7

I created a module a while ago and it has only had a 7.x-1.x-dev release on Drupal.org for the last month or so. There are a number of reported downloads and installs already for this module so I want to make sure that the handful of users that already are using this module are still considered in the next dev release I need to make. The new release will have a new module dependency that is from another project (i.e. not included as a submodule of mine). While I would normally create a 2.x version if the module had a stable release, it has only been in dev. Do I just go ahead and add the new dependency in the 1.x-dev or create a 2.x-dev?

  • create a doc for upgrade – monymirza Jan 25 '13 at 12:00
  • I already plan to use the changelog and upgrade doc to make note of this. This is not the issue. As one would hope users would read this info before updating, many do not. The module is in dev, so therefore people should expect that it will break their site, but I want to make sure there is protocol for this before proceeding. – Nigel Waters Jan 25 '13 at 18:12
3

There's no sanctioned protocol for such a case. All I think of is to minimize the impact.

Consider that even if you create a new branch, users may update and neither realize there's a new dependency, and your module may end up silently disabled because of unmet dependencies. This happened to the update of views from 6.x-2.x to 6.x-3.x where a dependency on ctools was added. In that case, the impact was low because ctools usually is present.

On documentation, in addition to changelog or upgrade doc in the project page, I suggest to add it to the release notes. Since they can be read easily when updating with drush.

Last, if the dependency you're introducing is a popular module, you can alleviate the impact by enabling the new dependency in hook_update_N or raising an error if not available. Here's some untested code:

<?php
function MODULENAME_update_7001() {
  $enabled = module_enable(array('foo', 'bar'));
  if (!$enabled) {
    throw new DrupalUpdateException('foo required.');
  }
}
| improve this answer | |
0

Apart from what @jonhattan has mentioned, I would suggest one more method to do it. Add those dependency in the mymodule.info file. Lets assume you want to add new dependency to link, email and addressfield.

dependencies[] = link
dependencies[] = email
dependencies[] = addressfield

Now in hook_requirments try to enable the modules automatically if present. Please note that since we have added dependencies in info file, those would be enabled if its a first time install. But otherwise they would appear "locked". In this case we would have to enable them automatically. Now as @jonhattan have answered you could try to do it in hook_update_N and throw an exception when it fails.
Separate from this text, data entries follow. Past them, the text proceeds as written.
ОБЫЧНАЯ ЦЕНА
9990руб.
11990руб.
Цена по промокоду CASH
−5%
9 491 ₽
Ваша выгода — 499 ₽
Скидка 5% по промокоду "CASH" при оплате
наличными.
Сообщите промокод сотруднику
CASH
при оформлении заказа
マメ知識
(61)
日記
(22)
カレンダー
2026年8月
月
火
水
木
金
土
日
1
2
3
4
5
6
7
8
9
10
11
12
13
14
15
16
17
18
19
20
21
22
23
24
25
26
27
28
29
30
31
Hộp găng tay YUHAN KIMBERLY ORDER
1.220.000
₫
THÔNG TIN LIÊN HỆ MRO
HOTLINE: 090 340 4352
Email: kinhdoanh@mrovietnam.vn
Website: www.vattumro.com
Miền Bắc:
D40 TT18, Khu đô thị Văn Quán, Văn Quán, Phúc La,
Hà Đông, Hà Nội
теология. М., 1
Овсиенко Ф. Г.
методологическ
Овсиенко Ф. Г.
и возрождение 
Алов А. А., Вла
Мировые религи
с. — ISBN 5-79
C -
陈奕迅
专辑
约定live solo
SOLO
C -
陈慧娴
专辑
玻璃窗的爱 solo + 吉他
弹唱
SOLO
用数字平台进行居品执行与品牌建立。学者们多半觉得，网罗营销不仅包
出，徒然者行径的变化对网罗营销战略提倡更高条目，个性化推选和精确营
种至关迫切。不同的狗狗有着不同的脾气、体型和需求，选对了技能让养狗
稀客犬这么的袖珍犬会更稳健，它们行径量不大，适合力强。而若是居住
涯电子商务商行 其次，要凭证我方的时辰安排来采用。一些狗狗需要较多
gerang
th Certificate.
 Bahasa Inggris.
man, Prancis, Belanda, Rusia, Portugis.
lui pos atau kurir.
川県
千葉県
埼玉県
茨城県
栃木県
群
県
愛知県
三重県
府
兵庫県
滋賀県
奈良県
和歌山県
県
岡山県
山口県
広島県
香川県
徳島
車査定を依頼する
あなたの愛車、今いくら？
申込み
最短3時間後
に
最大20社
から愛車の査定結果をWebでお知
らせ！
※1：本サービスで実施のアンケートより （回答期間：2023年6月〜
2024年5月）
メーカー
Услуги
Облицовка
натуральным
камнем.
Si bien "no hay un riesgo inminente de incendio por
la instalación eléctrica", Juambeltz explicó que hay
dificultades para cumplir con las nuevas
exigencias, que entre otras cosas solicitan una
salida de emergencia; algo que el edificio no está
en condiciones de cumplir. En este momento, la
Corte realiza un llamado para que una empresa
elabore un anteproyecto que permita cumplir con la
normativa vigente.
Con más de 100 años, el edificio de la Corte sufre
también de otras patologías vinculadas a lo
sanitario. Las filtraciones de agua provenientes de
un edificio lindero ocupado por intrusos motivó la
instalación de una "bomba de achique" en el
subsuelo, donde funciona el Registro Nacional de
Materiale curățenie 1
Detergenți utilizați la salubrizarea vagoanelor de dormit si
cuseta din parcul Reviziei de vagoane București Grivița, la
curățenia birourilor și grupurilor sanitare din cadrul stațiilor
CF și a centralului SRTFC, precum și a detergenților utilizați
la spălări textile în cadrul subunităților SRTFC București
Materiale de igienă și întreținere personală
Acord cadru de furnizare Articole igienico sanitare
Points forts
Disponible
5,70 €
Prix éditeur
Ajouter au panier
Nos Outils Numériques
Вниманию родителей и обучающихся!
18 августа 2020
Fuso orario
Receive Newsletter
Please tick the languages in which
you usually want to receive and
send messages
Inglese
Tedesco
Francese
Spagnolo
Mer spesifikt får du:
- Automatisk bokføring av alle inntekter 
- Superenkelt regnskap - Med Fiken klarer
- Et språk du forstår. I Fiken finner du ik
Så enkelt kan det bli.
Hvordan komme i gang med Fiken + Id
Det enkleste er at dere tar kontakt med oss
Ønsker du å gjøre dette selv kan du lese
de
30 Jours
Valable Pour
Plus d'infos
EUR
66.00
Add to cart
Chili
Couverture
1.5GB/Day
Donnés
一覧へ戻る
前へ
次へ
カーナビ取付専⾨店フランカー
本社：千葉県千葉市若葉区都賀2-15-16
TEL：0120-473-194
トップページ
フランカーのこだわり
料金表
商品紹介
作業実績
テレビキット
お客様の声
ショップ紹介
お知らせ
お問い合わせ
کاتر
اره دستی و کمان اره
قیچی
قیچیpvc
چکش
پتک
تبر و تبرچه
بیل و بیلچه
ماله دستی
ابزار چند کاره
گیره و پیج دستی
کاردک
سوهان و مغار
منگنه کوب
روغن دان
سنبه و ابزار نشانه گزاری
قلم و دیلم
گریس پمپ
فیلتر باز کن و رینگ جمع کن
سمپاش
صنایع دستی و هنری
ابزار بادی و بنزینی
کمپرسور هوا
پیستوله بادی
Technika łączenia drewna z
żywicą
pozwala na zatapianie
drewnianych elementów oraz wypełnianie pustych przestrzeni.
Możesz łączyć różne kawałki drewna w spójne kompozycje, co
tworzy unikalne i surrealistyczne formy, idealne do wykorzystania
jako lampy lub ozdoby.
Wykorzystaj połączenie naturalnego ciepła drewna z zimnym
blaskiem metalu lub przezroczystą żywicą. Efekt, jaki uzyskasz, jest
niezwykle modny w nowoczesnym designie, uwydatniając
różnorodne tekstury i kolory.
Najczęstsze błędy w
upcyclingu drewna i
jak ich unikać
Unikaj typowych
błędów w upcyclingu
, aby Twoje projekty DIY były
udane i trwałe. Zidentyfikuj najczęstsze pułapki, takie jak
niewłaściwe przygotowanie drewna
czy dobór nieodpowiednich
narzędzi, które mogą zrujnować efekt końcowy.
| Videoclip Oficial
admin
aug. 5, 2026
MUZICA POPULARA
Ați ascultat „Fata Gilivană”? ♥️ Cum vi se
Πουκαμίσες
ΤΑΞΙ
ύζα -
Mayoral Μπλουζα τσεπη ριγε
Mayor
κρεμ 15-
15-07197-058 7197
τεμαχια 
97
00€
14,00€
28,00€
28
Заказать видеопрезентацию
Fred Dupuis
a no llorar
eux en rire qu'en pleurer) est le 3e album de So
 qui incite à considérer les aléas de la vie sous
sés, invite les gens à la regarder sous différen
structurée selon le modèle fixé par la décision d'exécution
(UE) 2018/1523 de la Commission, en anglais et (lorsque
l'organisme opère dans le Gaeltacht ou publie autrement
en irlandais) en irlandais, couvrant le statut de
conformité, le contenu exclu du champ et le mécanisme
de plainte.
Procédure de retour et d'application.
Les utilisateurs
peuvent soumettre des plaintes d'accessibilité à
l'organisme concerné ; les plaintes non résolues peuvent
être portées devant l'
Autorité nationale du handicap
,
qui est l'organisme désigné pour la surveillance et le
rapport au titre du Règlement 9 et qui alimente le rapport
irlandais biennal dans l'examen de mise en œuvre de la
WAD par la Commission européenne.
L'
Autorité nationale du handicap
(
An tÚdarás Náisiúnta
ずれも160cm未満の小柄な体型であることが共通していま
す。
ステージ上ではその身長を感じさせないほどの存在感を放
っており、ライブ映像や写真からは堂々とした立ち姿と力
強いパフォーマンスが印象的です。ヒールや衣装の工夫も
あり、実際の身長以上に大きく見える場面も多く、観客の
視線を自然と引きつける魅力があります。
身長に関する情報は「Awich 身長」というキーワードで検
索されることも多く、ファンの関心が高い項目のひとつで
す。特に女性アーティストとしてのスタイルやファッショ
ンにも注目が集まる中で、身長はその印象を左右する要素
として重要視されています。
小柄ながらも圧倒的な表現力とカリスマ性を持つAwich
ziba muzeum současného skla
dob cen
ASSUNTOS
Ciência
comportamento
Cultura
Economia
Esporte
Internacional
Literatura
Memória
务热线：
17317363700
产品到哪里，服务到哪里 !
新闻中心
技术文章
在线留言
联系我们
But the problem with the above method is the user experience. You cannot output "links" in the exception message. Another is it could be easily be avoided by letting the user know right before an update is attempted. For such case we have hook_requirements.

I will provide an example how to use hook_requirements for the example case i have mentioned.

/**
 * Implements hook_requirements.
 */
function mymodule_requirements($phase) {
  $requirements = array();
  if ($phase == 'update') {
    $enabled = module_enable(array('link', 'email', 'addressfield'));
    if( !$enabled ) {
      $t = get_t();
      $requirements['mymodule_migrate'] = array(
        'title' => $t('Mymodule Migrate Issues'),
        'value' => $t('One or more of the required modules cannot be enabled.
          If you download the modules from Drupal.org those would be enabled automatically when update script is run.
          So Please make sure following modules are present: !link, !email & !addressfield',
          array(
            '!link' => l('link', 'https://drupal.org/project/link'),
            '!email' => l('email', 'https://drupal.org/project/email'),
            '!addressfield' => l('addressfield', 'https://drupal.org/project/addressfield'),
          )
        ),
        'severity' => REQUIREMENT_ERROR,
      );
    }
  }
  return $requirements;
}

Now it is also possible to try to enable each module individually and craft the message properly so that only those modules that are absent are shown in the message.